Over the course of the next four years, Pernese society systematically regains much technology that was lost to the colonists in early attempts to survive Threadfall, including marvels such as electricity, plastics manufacture, heating & cooling, printing presses, and surgery. Although most technological development focuses on the tools and knowledge needed to eliminate the threat of Thread, there are huge developments in the areas of medicine and science, and along the way new Crafthalls are created, including the Print Hall, Paper Hall, Computer Hall, and Dolphin Hall (this last occurs in a parallel story later in the series The Dolphins of Pern).

The phenomenal advancements in technology lead to a kind of culture shock, manifesting in certain traditionalist elements among the Pernese who label AIVAS an "Abomination" that is corrupting their society. This dissenting opinion results in attempts to sabotage AIVAS itself and the projects it initiates, culminating in the kidnapping of the beloved Masterharper Robinton in an attempt to ransom his life for the destruction of AIVAS. When the conspirators responsible for the kidnapping are brought to justice, two Lord Holders and a Craftmaster are among those sentenced to exile for the crime.

The Weyrs, Holds, and Halls are successful in carrying out AIVAS's plan to transfer the anti-matter engines from the ships used to colonize Pern to the Red Star, and detonate them. The explosion alters the Red Star's orbit, eliminating the configuration that allowed Thread to land on Pern.

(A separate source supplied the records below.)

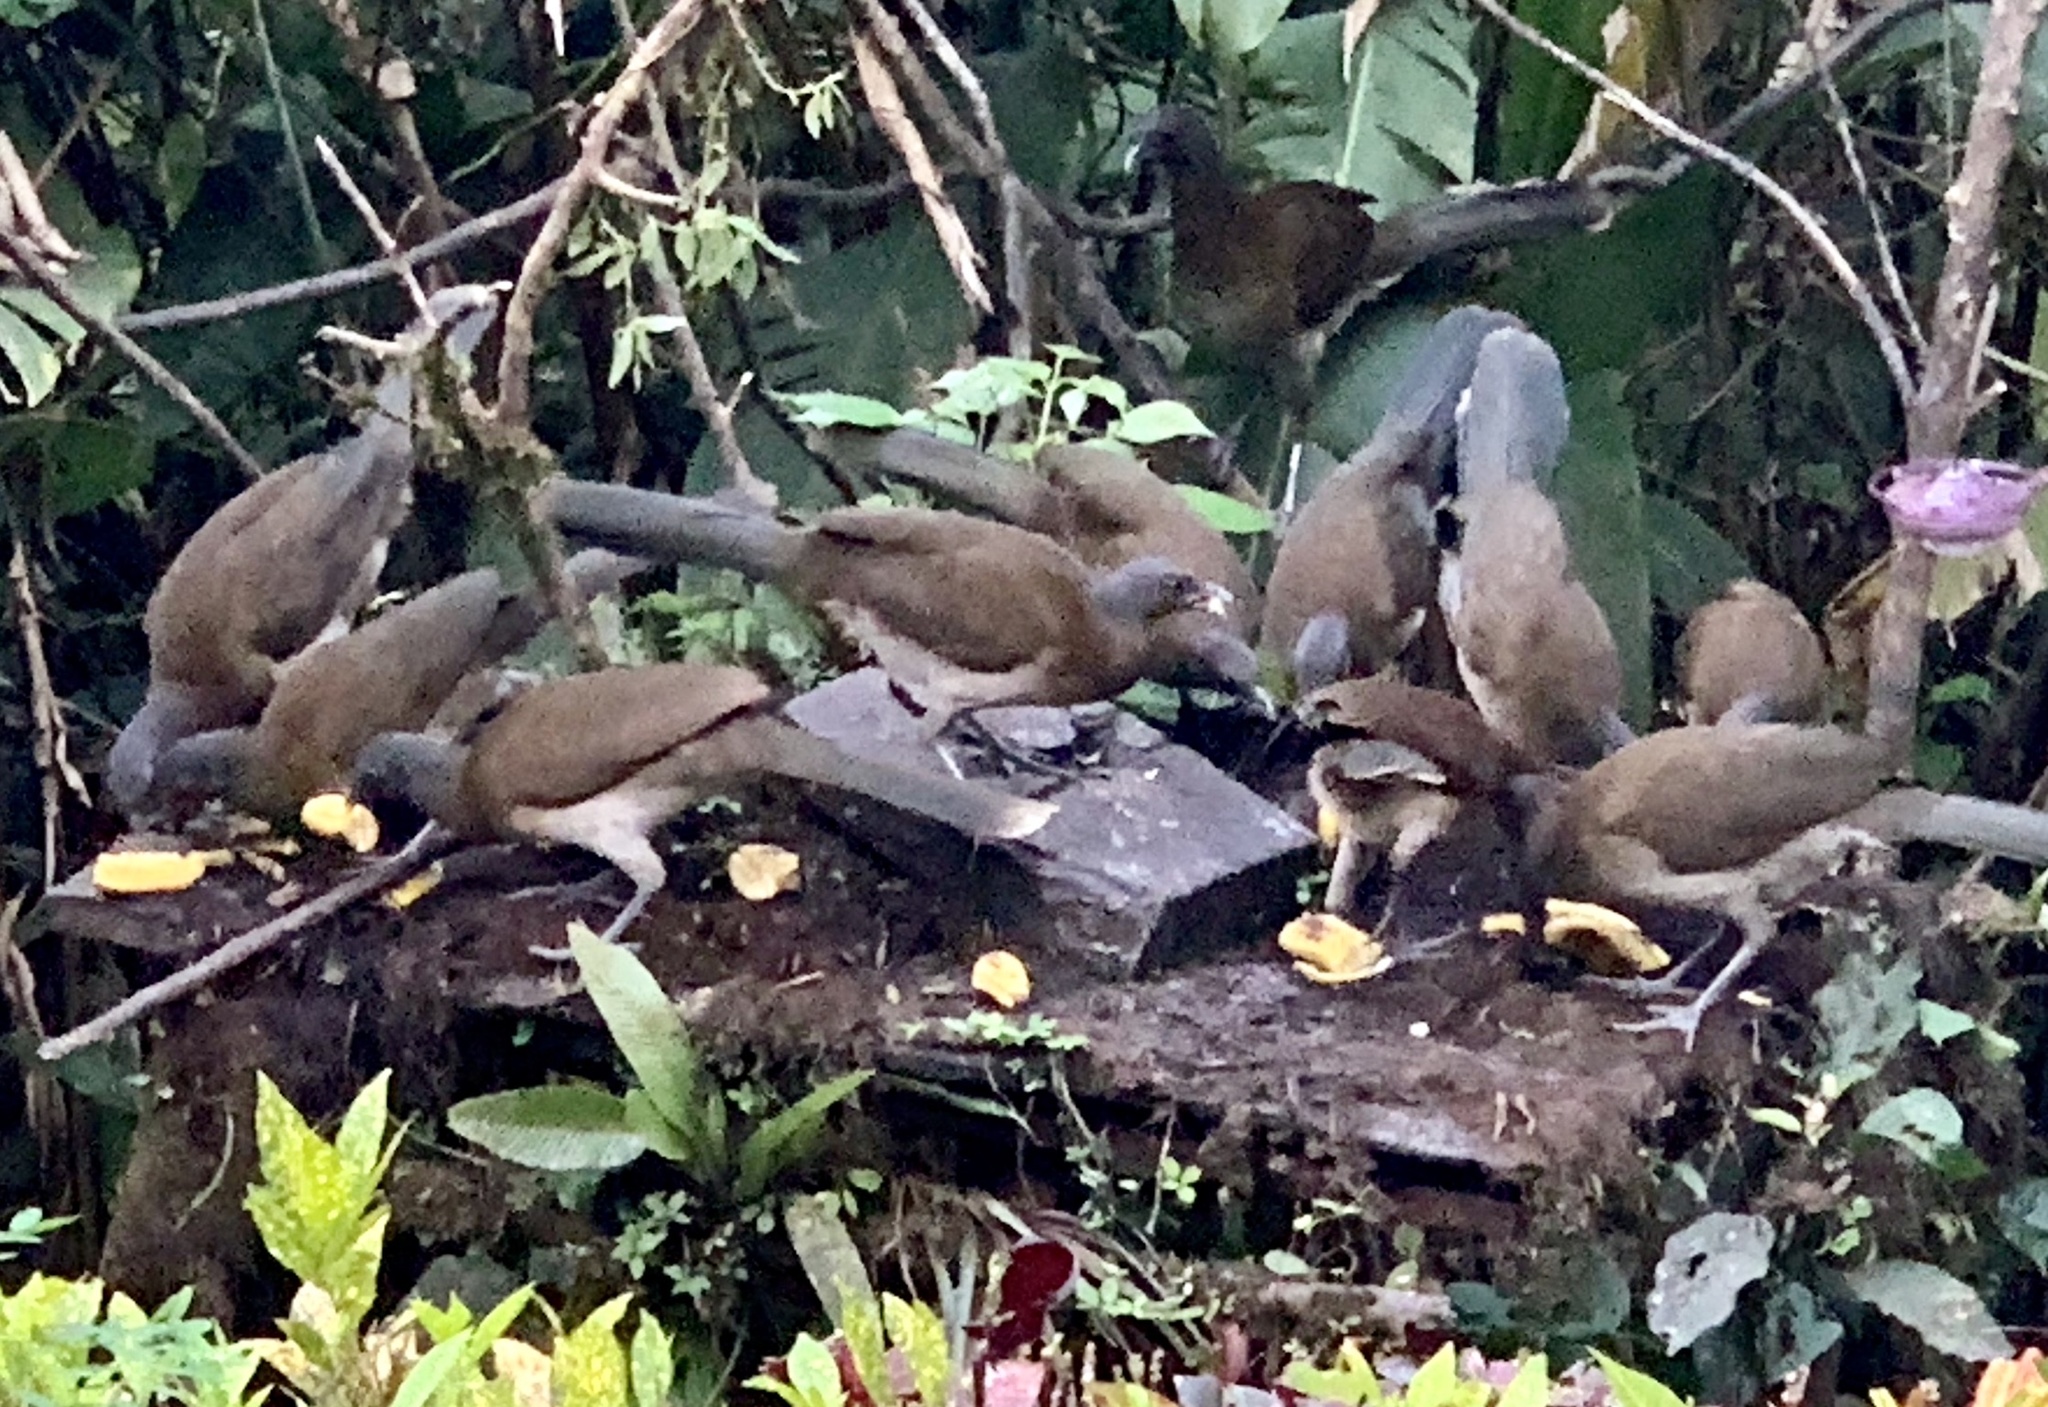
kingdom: Animalia
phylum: Chordata
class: Aves
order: Galliformes
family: Cracidae
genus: Ortalis
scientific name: Ortalis cinereiceps
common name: Grey-headed chachalaca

AIVAS earlier reveals to Jaxom that in order for the project to succeed, he must lead the other Dragonriders into using the lesser-known Draconic capability to transfer between time to deposit two of the three engines 1800 and 600 years in the past. Only the cumulative effect of three interspersed explosions will provide sufficient force to alter the planet's orbit. Jaxom's Ruth, who has an unusually precise ability to know exactly his location in time, is the only Dragon capable of performing this feat.

In parallel to the primary task to alter the Red Star's orbit, a team of medical researchers led by Masterhealers Oldive and Sharra develop an improved parasitic vector from symbyiotic springs, named 'zebedees' by AIVAS, within the Thread ovoids. The modified springs are capable of infecting the space-born Ovoids that are the precursors to Thread. During the course of the three engine-transfer missions, Green Dragons are deployed to seed the surface of the Red Star with these infected Ovoids so that they can be dragged back to infect the Oort Cloud, which is the origin of Thread in the Pernese system. The combination of Jaxom's time travel and this infestation is responsible for the two Long Intervals in the history of Pern wherein Thread failed to appear.

The book concludes with a final conversation between AIVAS and Masterharper Robinton, with AIVAS expressing both satisfaction that its objective of eradicating future Threadfall has been achieved and concern over the possibility that Pernese society could come to idolize the facility as an all-knowing Oracle, thereby stifling further development. To prevent the latter, AIVAS deactivates its artificial intelligence functions, leaving its wealth of knowledge available to the Pernese via computer access, but without the crutch of AIVAS's direct guidance. Robinton, whose health has declined since the kidnapping, and himself satisfied that Pern has a promising future ahead, passes away in his sleep alongside his fire-lizard Zair.

==Awards==
All the Weyrs of Pern was a finalist for the annual Hugo Award for Best Novel and it placed fifth for the annual Locus Award for Best Novel. It won the HOMer Award for science fiction novel.